From the NYTimes story
New York Times article on the effects of the blockbuster Mattisse/Picasso show on LIC and the prospects for life after the MoMA heads home to Manhattan.

"Everyone in Long Island City, of course, knows that the Modern's charmed visit to Queens will end. But they still wonder whether the museum will leave anything enduring behind. Will it help reshape a raw Queens neighborhood, known for its factories and warehouses and the gridlock around the Queensboro Bridge, into the next SoHo or TriBeCa?

Cultural institutions have long been seen as a shrewd way to invigorate neighborhoods. Lincoln Center transformed the decaying West Side of Manhattan. Newark is betting on its performing arts center to bring foot traffic back to a devastated downtown.
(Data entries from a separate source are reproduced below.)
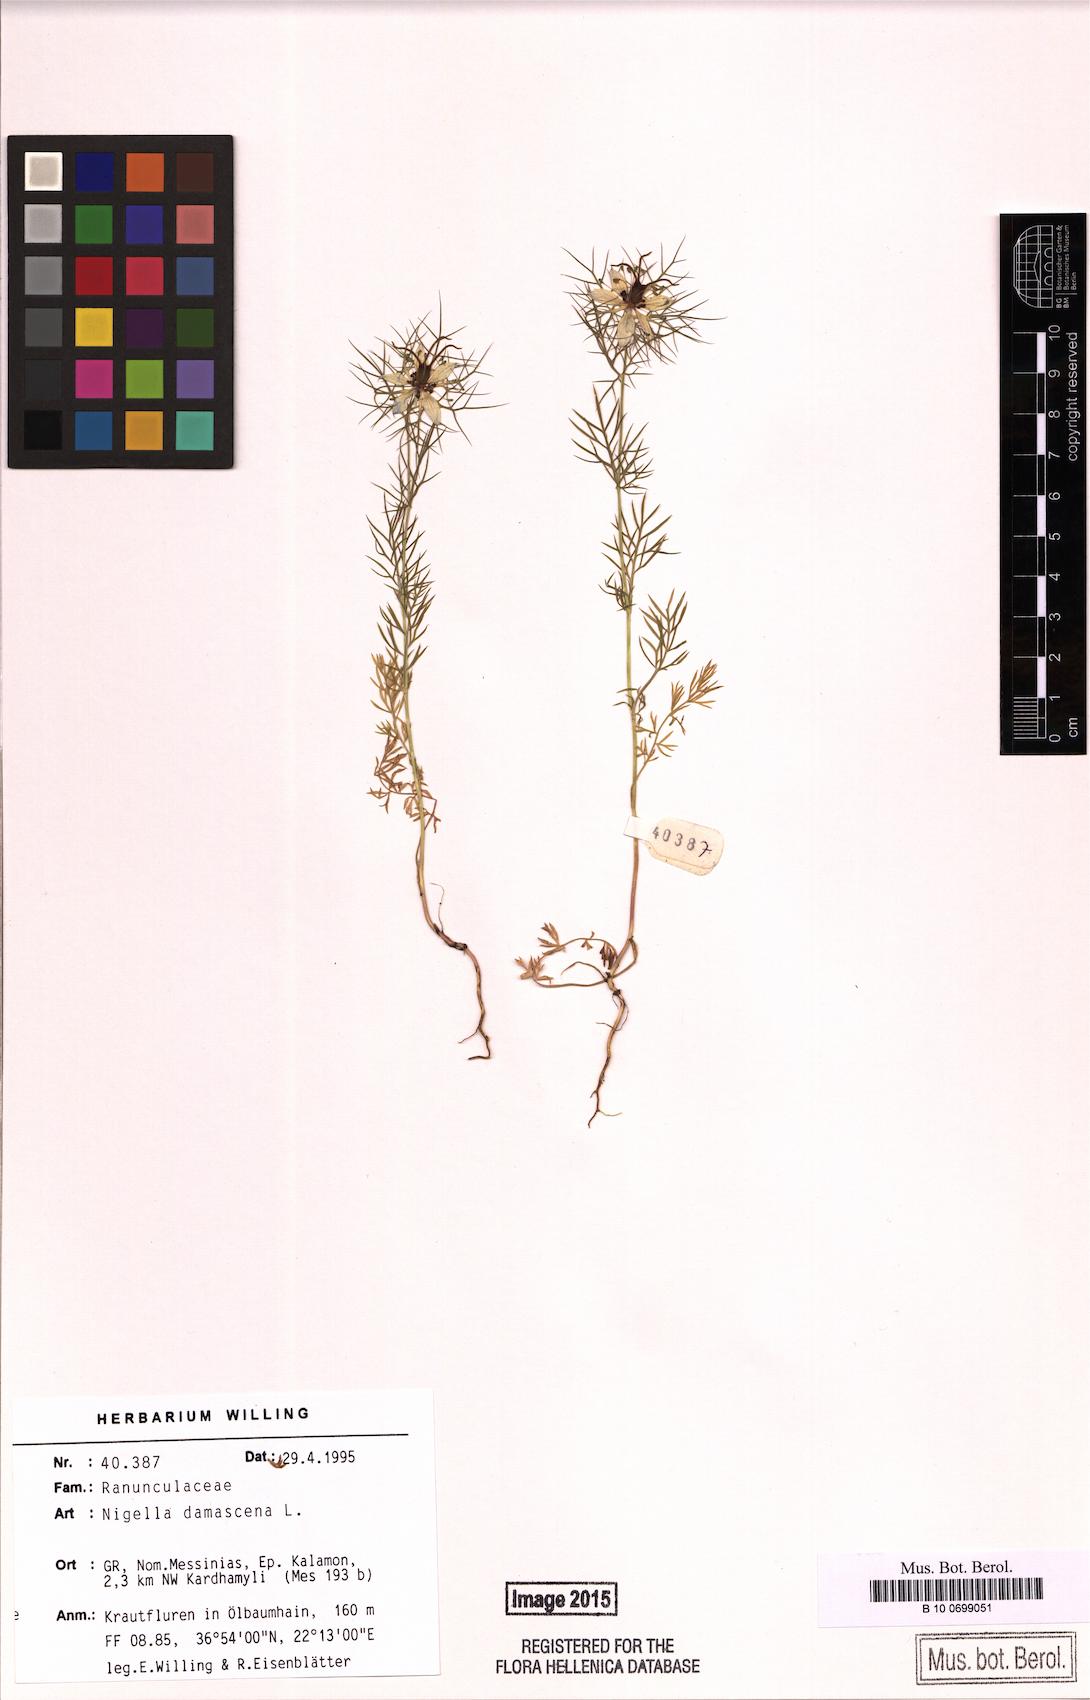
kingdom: Plantae
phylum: Tracheophyta
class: Magnoliopsida
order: Ranunculales
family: Ranunculaceae
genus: Nigella
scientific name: Nigella damascena
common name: Love-in-a-mist
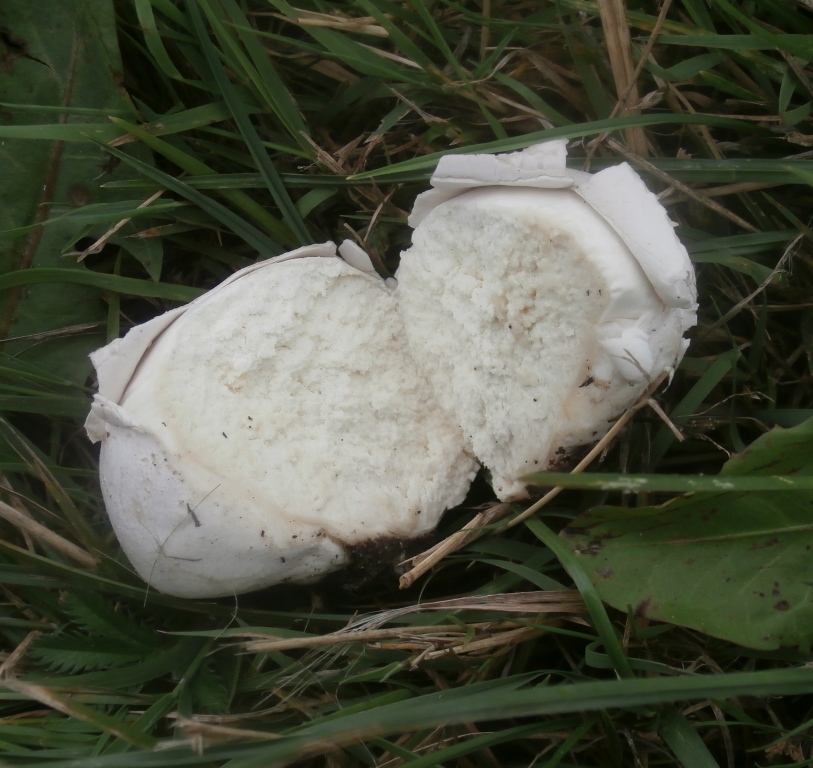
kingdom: Fungi
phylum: Basidiomycota
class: Agaricomycetes
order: Agaricales
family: Lycoperdaceae
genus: Bovista
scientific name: Bovista nigrescens
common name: sortagtig bovist
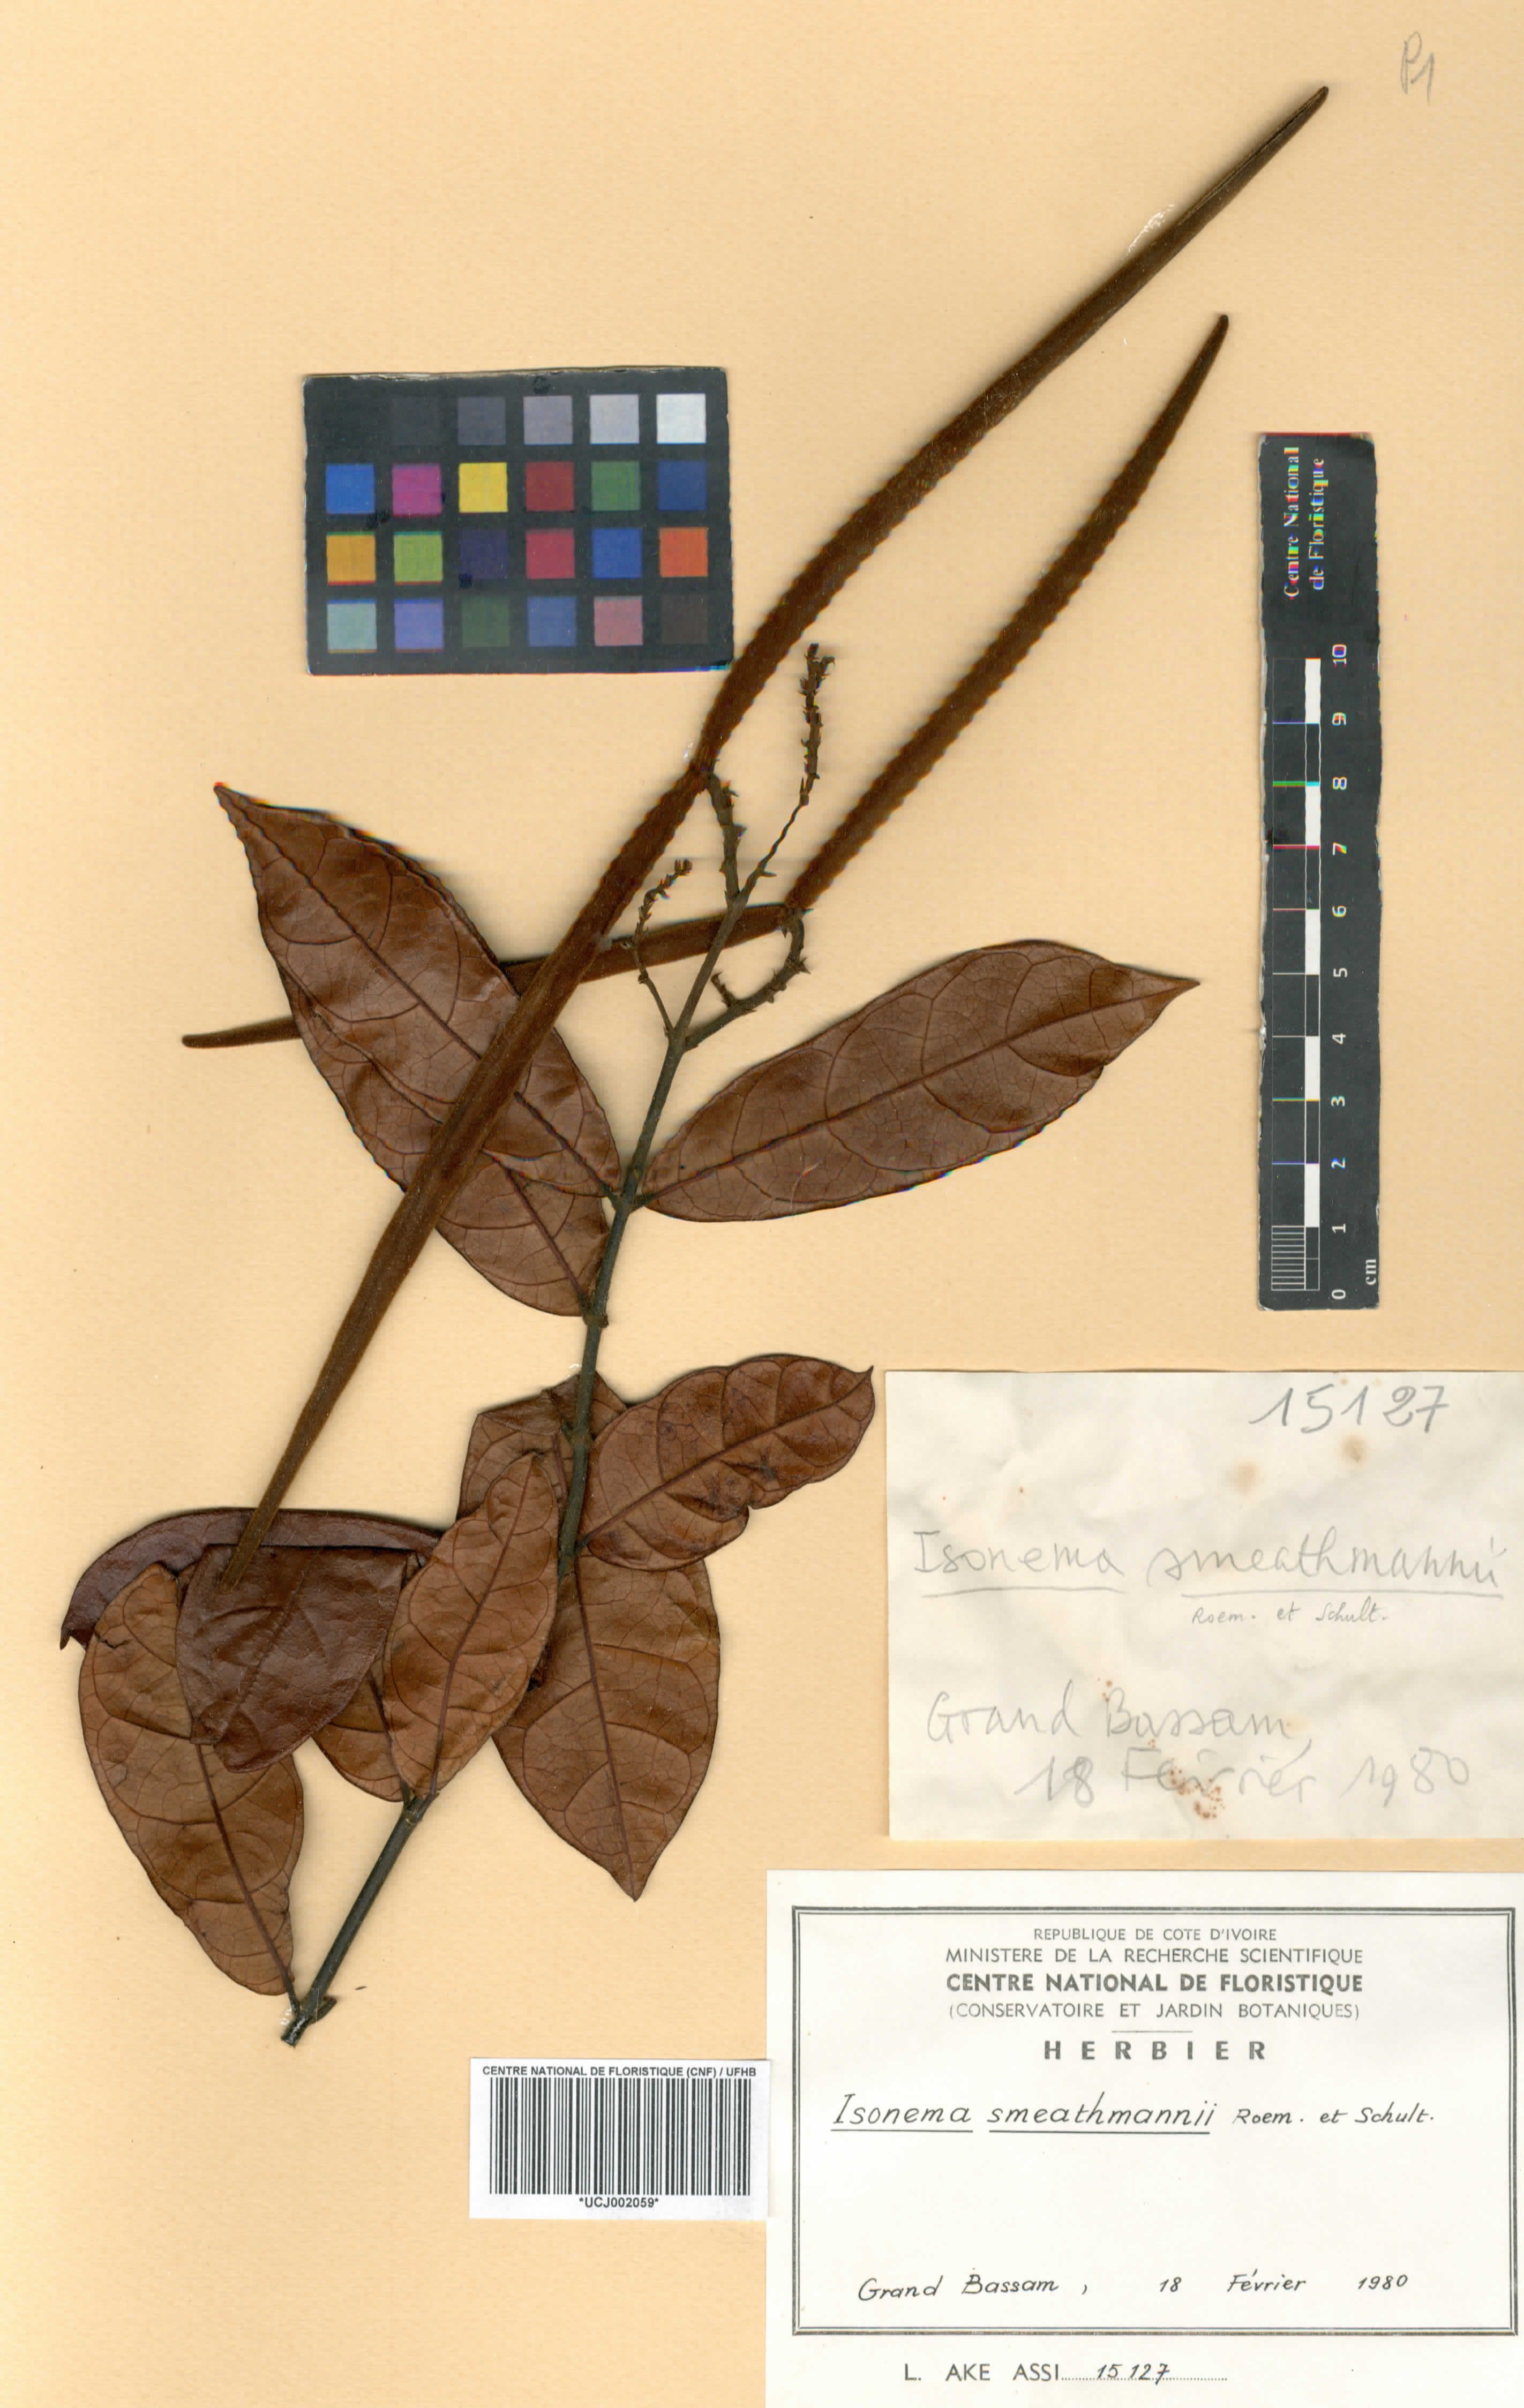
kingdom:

Long Island City, whose seven other scattered museums have allowed it to style itself as a museum district just a 15-minute subway ride from Times Square, hoped for a similar jolt of electricity from the Modern. But museum officials made clear from the beginning that the world-class collection was just passing through. Its royal blue building in Queens, in a revamped Swingline stapler factory on Queens Boulevard and 33rd Street, was intended for storage and study. Its use as an exhibition hall began last summer and is supposed to last for only two and a half years, until the museum's headquarters on West 53rd Street are refurbished.

For the moment, the Modern has indisputably enriched the surrounding industrial streets, particularly since the "Matisse Picasso" exhibition opened on Feb. 13 and doubled attendance to more than 4,000 people a day. The hot-dog vendors and fruit peddlers arrayed alongside the lines of visitors as well as the restaurants a few blocks east in Sunnyside are making far more money. Manna from heaven, they might call it. "


Later in the article, the MoMA director puts the chances of staying very succinctly: "very highly unlikely".